Once progression has begun, there is consensus that outcome has been largely determined. In fact, early relapses and, similarly the first inter-attack interval, exerted a much smaller impact on times to disability from DSS 3 than on times to the same endpoints from onset of progressive phase (). Although DSS 3 is composed mostly of those already progressing, a minority (25%) reached this level through relapses, remained stable and free of progression for long periods or never entered the secondary progressive phase, explaining this result. Those with more frequent attacks after Year 2 have longer latency to progression and paradoxically better outcomes, but again this operates via an effect on progression, albeit a beneficial one.
The evolution of the progressive phase then is largely driven by mechanisms independent of the inflammatory attack frequency characterizing the entire relapsing–remitting phase. Total relapses prior to secondary progressive and number of relapses from Year 3 to secondary progressive exerted no detectable independent effect on the attainment of hard disability endpoints from DSS 3 upward. In addition, multiple analysis accounting for early relapses, first inter-attack interval and later relapses showed little impact from any of the covariates on times for progressing from DSS 3 to higher DSS levels. These results highlight the landmark status of both time to DSS 3 and even more of onset of progressive phase as predictors of disability, further emphasizing the impropriety of later relapses as surrogates for long-term outcome.
Although frequent Years 1 and 2 relapses predict shorter times to DSS 6, 8 and 10, a causal relationship between such attacks and faster disease progression cannot and should not be assumed. A higher early relapse frequency could be concomitant to a predestined, more rapid clinical course. Time to DSS 3, known to predict time to DSS 6 (Weinshenker
et al.,
1989b) at 12 years follow-up, did predict risks for attaining DSS 6, 8 and 10, which increased inversely with length of interval between disease onset and DSS 3 (). The effect size remained unchanged after multiple analysis, thus independent of Years 1 and 2 relapses and first inter-attack interval.
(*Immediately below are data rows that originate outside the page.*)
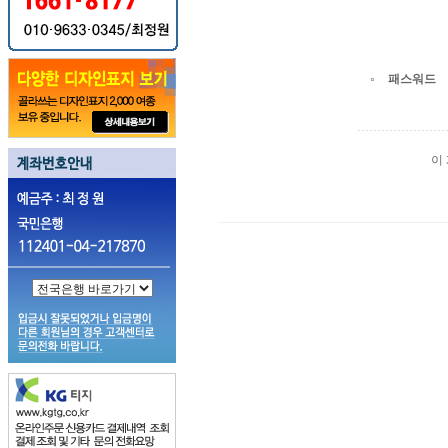
패스워드
이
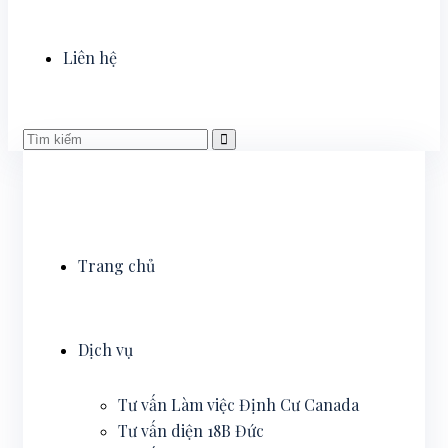
Liên hệ
Trang chủ
Dịch vụ
Tư vấn Làm việc Định Cư Canada
Tư vấn diện 18B Đức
The impact of Years 1 and 2 relapses on DSS 6, 8 and 10 lessened consistently when adjusted for initial disease progression (time to DSS 3) remaining modestly significant for times to DSS 6 and DSS 8 from DSS 3 (). DSS 3 and time to it necessarily encompasses most individuals becoming progressive over the period of observation. However, time to DSS 3, if reached, is often protracted while early relapses in Years 1 and 2 are, by definition, available early. Despite the practical predictiveness of Years 1 and 2 relapses, validation as an outcome still requires demonstration that suppression of these relapses translates into suppression of long-term disability.
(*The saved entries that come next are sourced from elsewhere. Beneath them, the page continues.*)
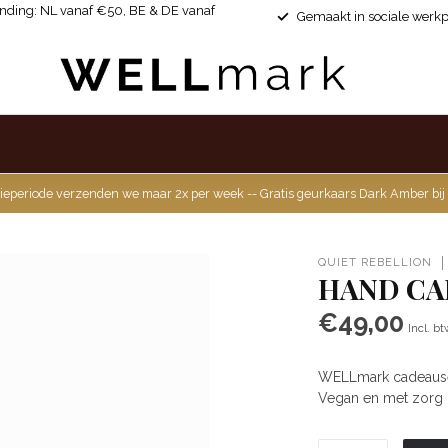
ending: NL vanaf €50, BE & DE vanaf
Gemaakt in sociale werkp
ieperiode verzenden we maar 2x per week -- Gratis geurkaars Dark Amber bij
QUIET REBELLION
HAND CAR
€49,00
Incl. b
WELLmark cadeauset
Vegan en met zorg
These results, in sum, indicate that late disability is predetermined relatively early. Time to DSS 3 in multivariate analysis accounts for the effect of Years 1 and 2 relapses, probably by heralding the progressive course and the effect may have been underestimated by inclusion of relapse-mediated arrival at DSS3. This suggests that even frequent early relapses might be concomitant with, rather than causative of, poor outcome.